**REQUEST 1**:
Reproduce the passage on UNICEF's WASH programming word for word, starting at "In terms of advocacy" and ending at "and local levels.".
(SELECTED EXCERPT)
Overall there is still room for improvement for UNICEF to integrate the equity agenda consistently and adequately in its WASH programming, especially in water supply and WASH in schools. More reflection is needed to provide WASH ‘leaving no one behind’.

Scalability

The performance of UNICEF WASH programming in terms of scaling up is moderate, except for CLTS where performance is higher.

Spontaneous diffusion of WASH interventions and results is not well documented. Evidence shows however that such a diffusion is limited, mainly because on the one hand WASH interventions are usually technology and cost intensive, and on the other hand improvements in sanitation and hygiene related behaviours and capacities require intensive and repeated efforts that are not easily internalised by beneficiaries and stakeholders without external support. While encouraged or organised replication can strongly contribute to the efficiency and impact of WASH programmes, it is neither formally included from the outset as an objective in the design of most programmes, nor integrated in programme logical frameworks (logframes) and intervention strategies described in evaluation reports. It could be better planned for and driven not only by UNICEF but also by governments and donors. Evaluations in six countries found that UNICEF played an important role in bringing together stakeholders who previously worked in silos in development settings, to share experiences and tools developed in regular programming and to encourage their replication. Cases like these illustrate the strength of UNICEF being both an actor in development and emergency settings and taking on the role of WASH cluster coordinator in case of an emergency.

The meta-analysis suggests that the main constraint for water supply and WASH in schools and health centres interventions is not only the unavailability of financial resources but also the lack of effective and scalable approaches and the lack of absorption capacity in-country. More funds can be made available by governments or external support agencies when both of these preconditions are met, as demonstrated by CLTS. The CLTS approach, which is being scaled up successfully by UNICEF, has not only benefitted from low implementation costs. It also benefitted from both an operational strategy that is easy to communicate and does not require a high absorption capacity, as well as intense advocacy and mainstreaming efforts on the part of UNICEF. The scale of UNICEF’s water supply interventions and, to a lesser extent, of WASH interventions in schools, is still significant. However, the likelihood of these types of intervention to be taken to a larger scale will probably depends on UNICEF’s ability to draw the lessons from the CLTS experience and develop innovative approaches.

In terms of advocacy and mainstreaming as strategy for scaling up, one area of reflection that seems to have been neglected so far is incentive mechanisms. Evaluations have identified only a limited number of cases where UNICEF has helped governments put in place organisational reforms, sound administrative procedures and routine activities aiming to create WASH-related obligations, pressure or motivation factors for all stakeholders at national and local levels.
(End SELECTED EXCERPT)
**REQUEST 2**:
Write out every line of the records below exactly as they appear, leaving out the pictures.
(MATERIAL FOR THE TASK)
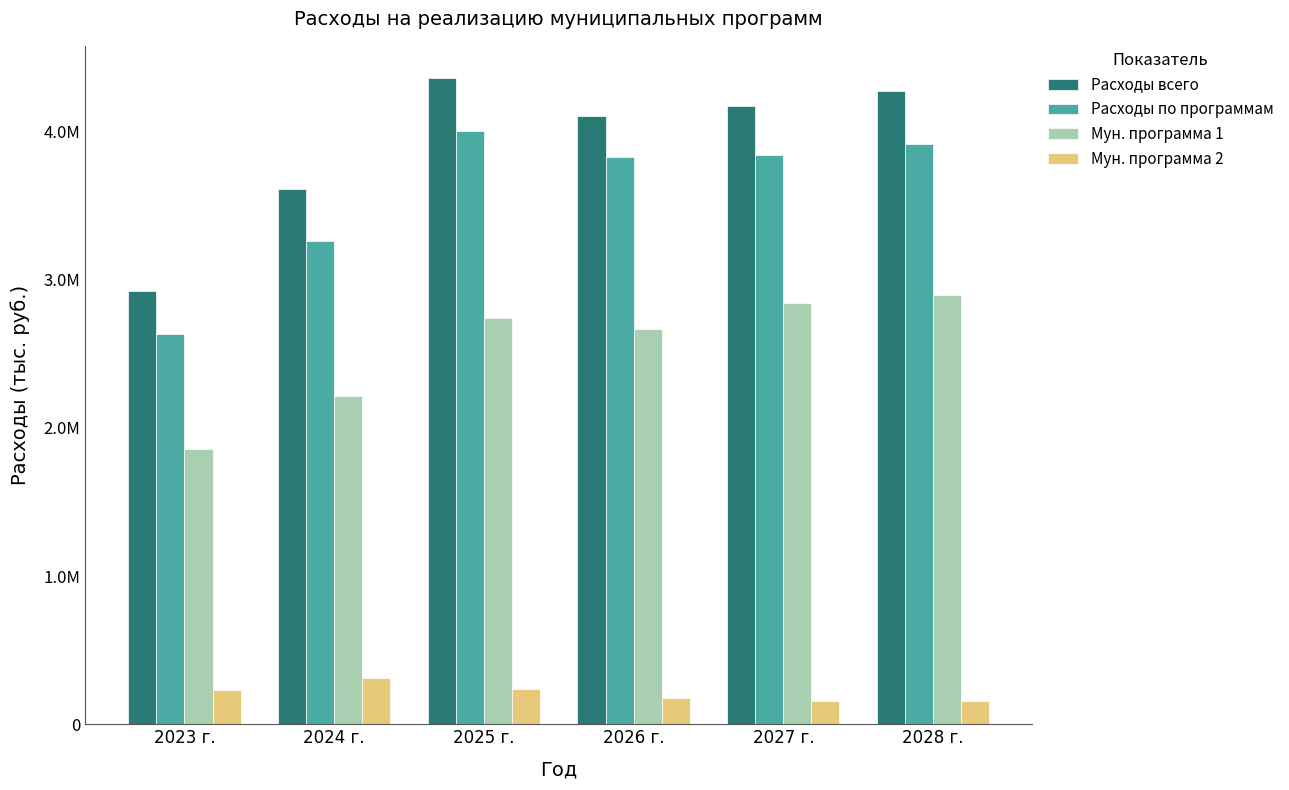

What is the average value of the Мун. программа 2 series?

210135.1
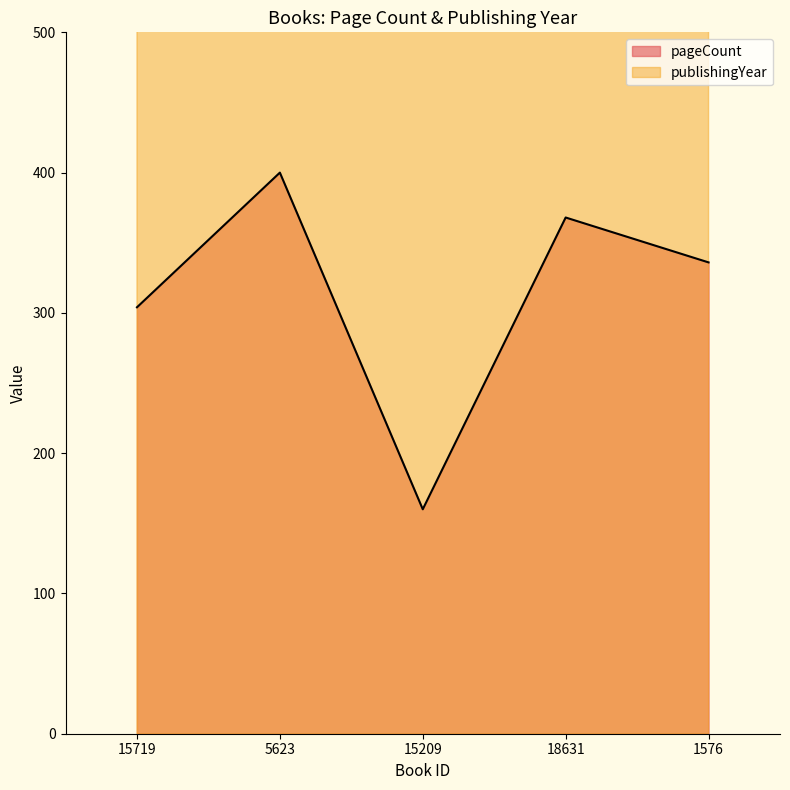

In publishingYear, how many points are lower than both neighbors (excluding endpoints)?

1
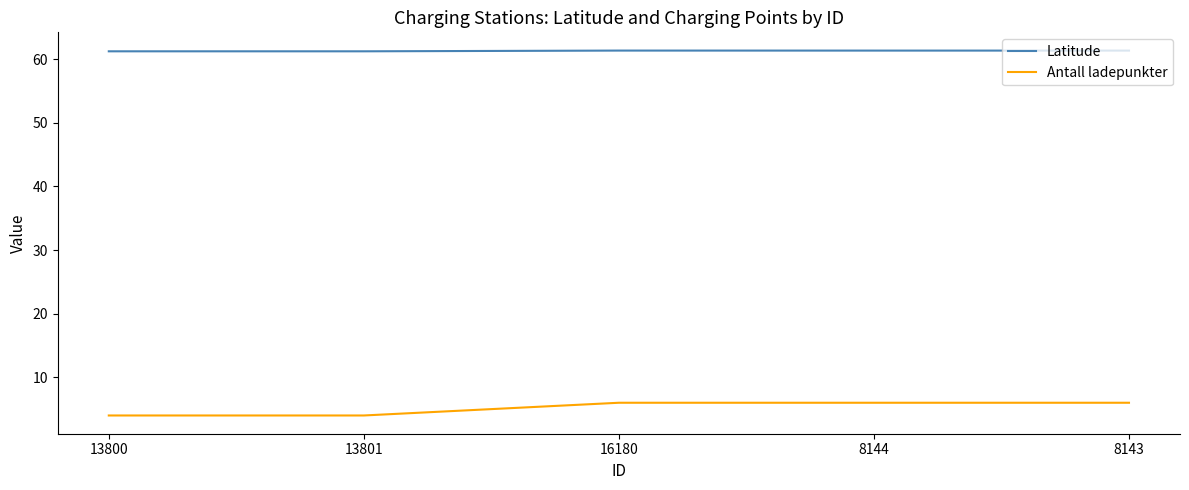

What is the sum of all Antall ladepunkter values?

26.0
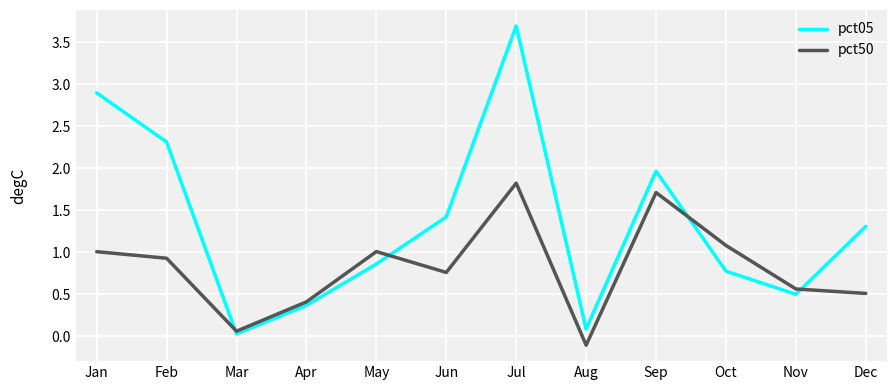

True or false: pct05 and pct50 intersect in this chart.

True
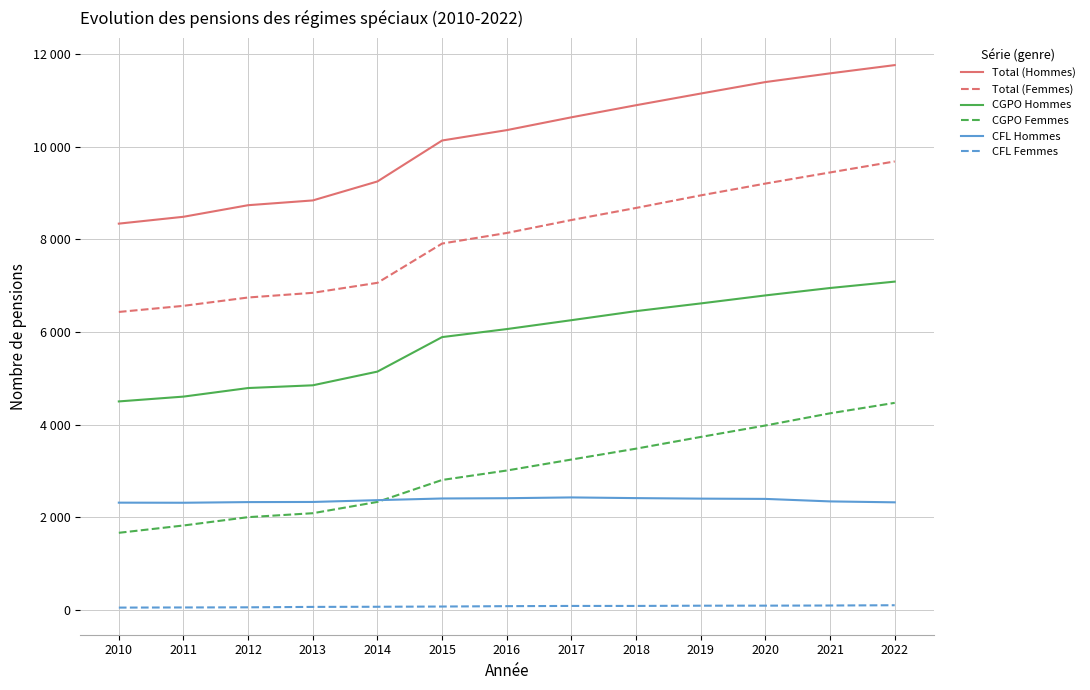

At how many categories does at least one series exceed 4225?

13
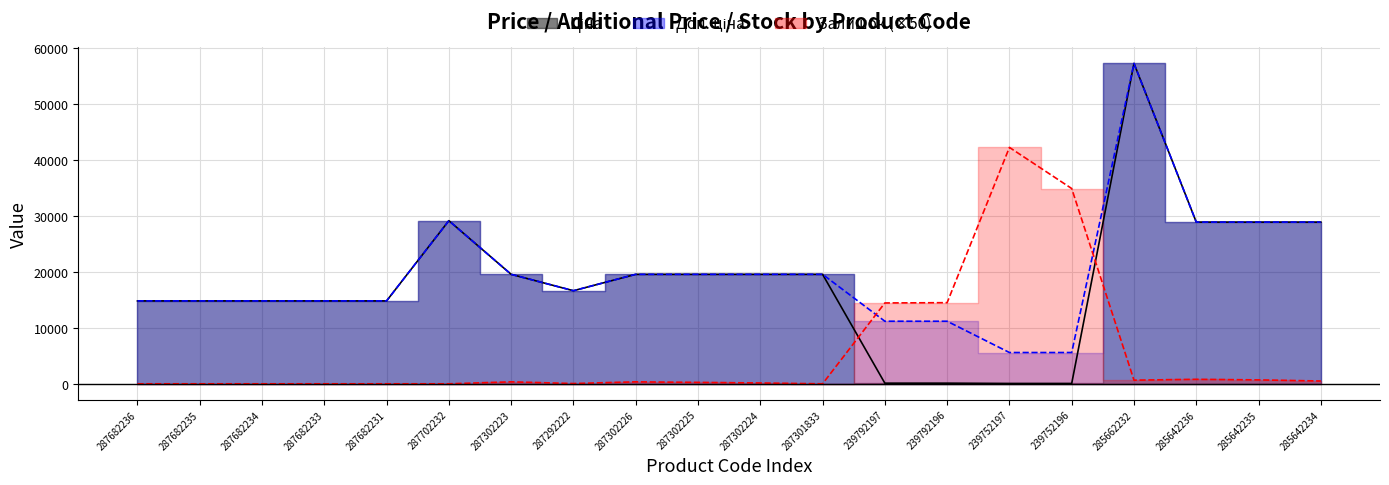

How many lines are shown in the chart?

3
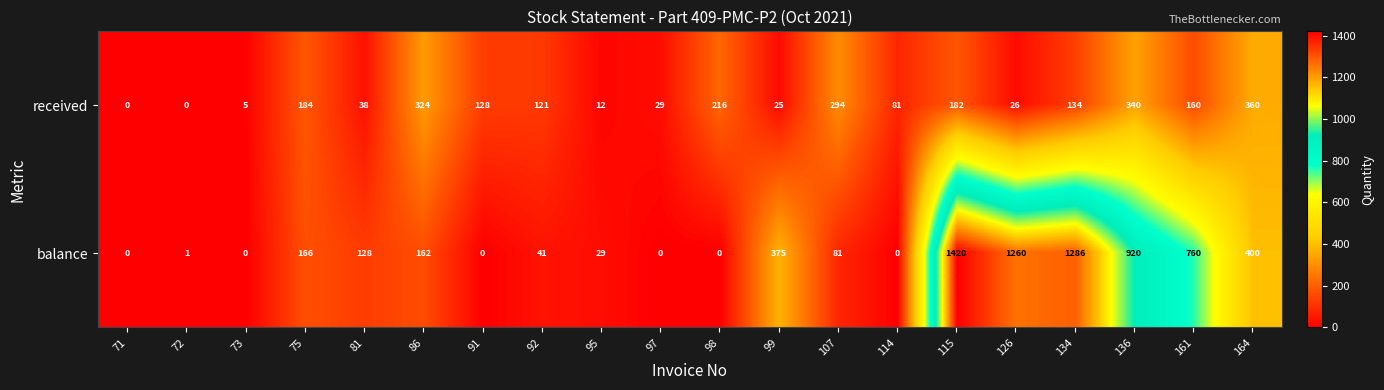

List the series in order of their peak value, lowest first.

received, balance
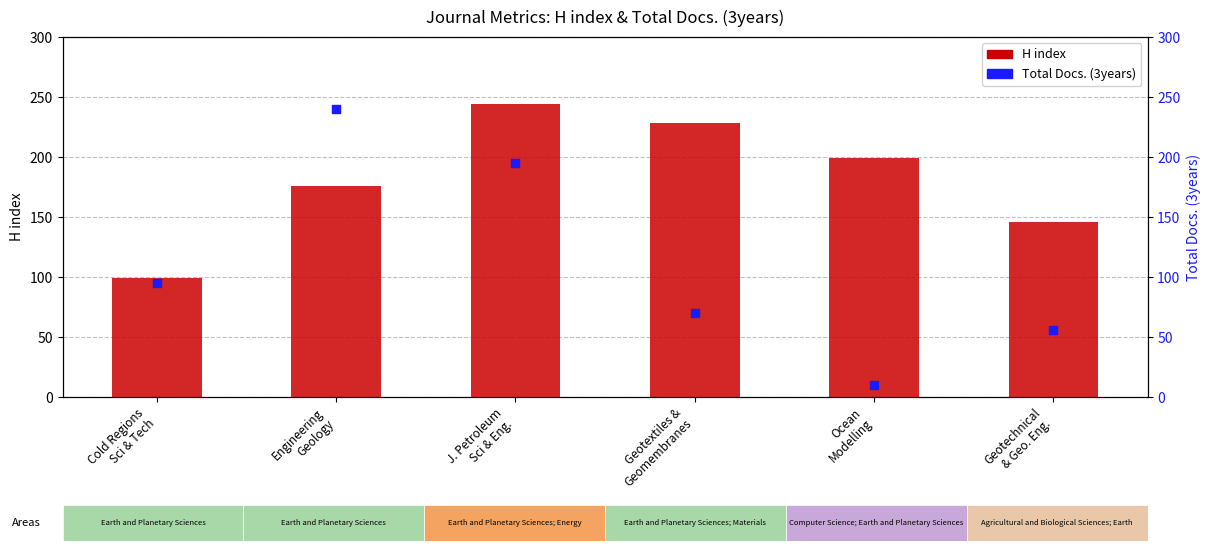

Which series reaches the minimum Y coordinate?

Total Docs. (3years)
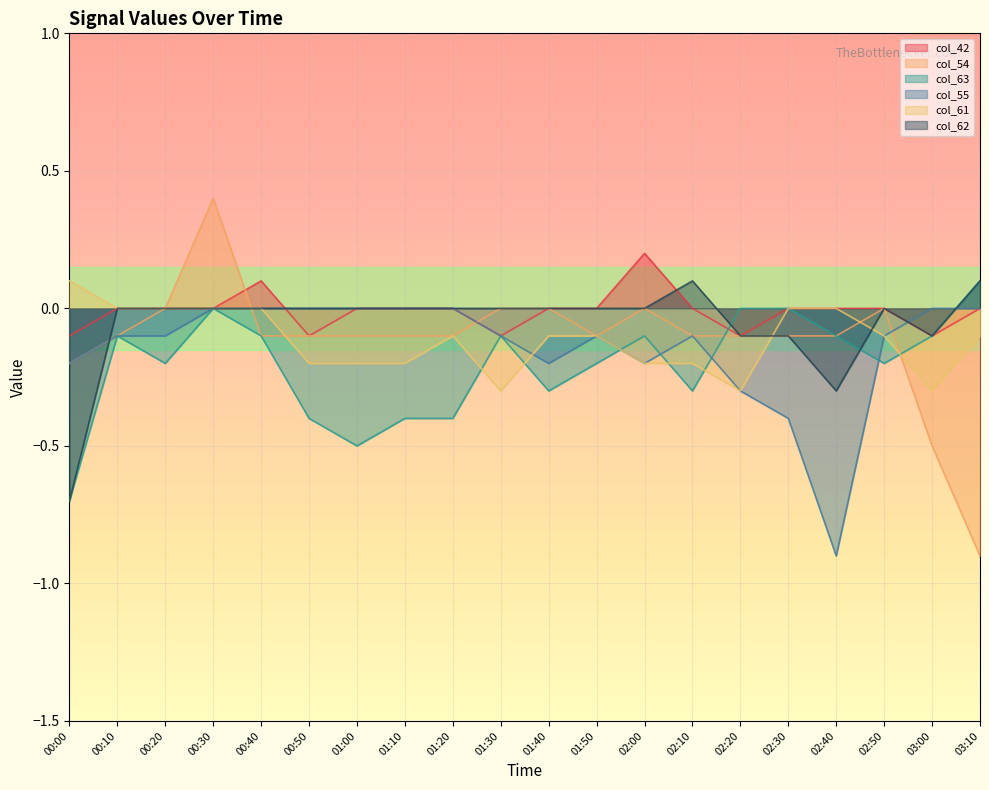

How many interior local valleys does the col_61 series have?

3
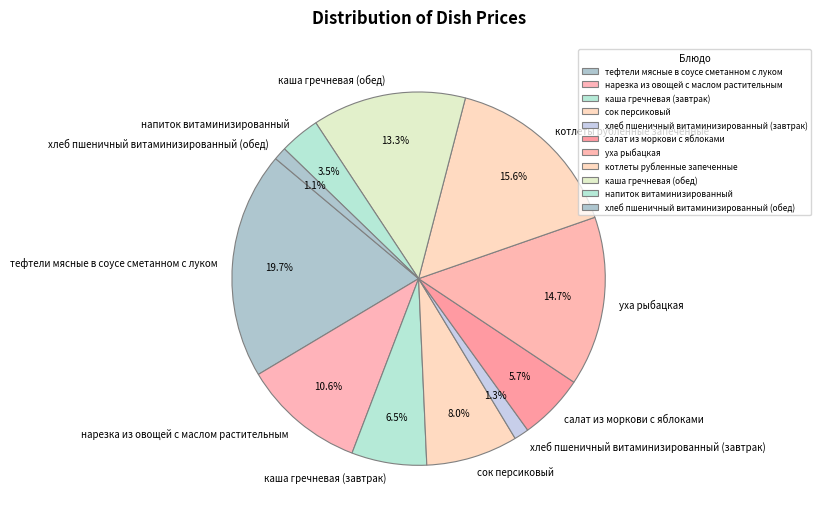

What is the largest slice in the pie chart?

тефтели мясные в соусе сметанном с луком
(End MATERIAL FOR THE TASK)
**WRITTEN REPLY 1**:
In terms of advocacy and mainstreaming as strategy for scaling up, one area of reflection that seems to have been neglected so far is incentive mechanisms. Evaluations have identified only a limited number of cases where UNICEF has helped governments put in place organisational reforms, sound administrative procedures and routine activities aiming to create WASH-related obligations, pressure or motivation factors for all stakeholders at national and local levels.

**WRITTEN REPLY 2**:
What is the average value of the Мун. программа 2 series?

210135.1

In publishingYear, how many points are lower than both neighbors (excluding endpoints)?

1

What is the sum of all Antall ladepunkter values?

26.0

True or false: pct05 and pct50 intersect in this chart.

True

At how many categories does at least one series exceed 4225?

13

How many lines are shown in the chart?

3

List the series in order of their peak value, lowest first.

received, balance

Which series reaches the minimum Y coordinate?

Total Docs. (3years)

How many interior local valleys does the col_61 series have?

3

What is the largest slice in the pie chart?

тефтели мясные в соусе сметанном с луком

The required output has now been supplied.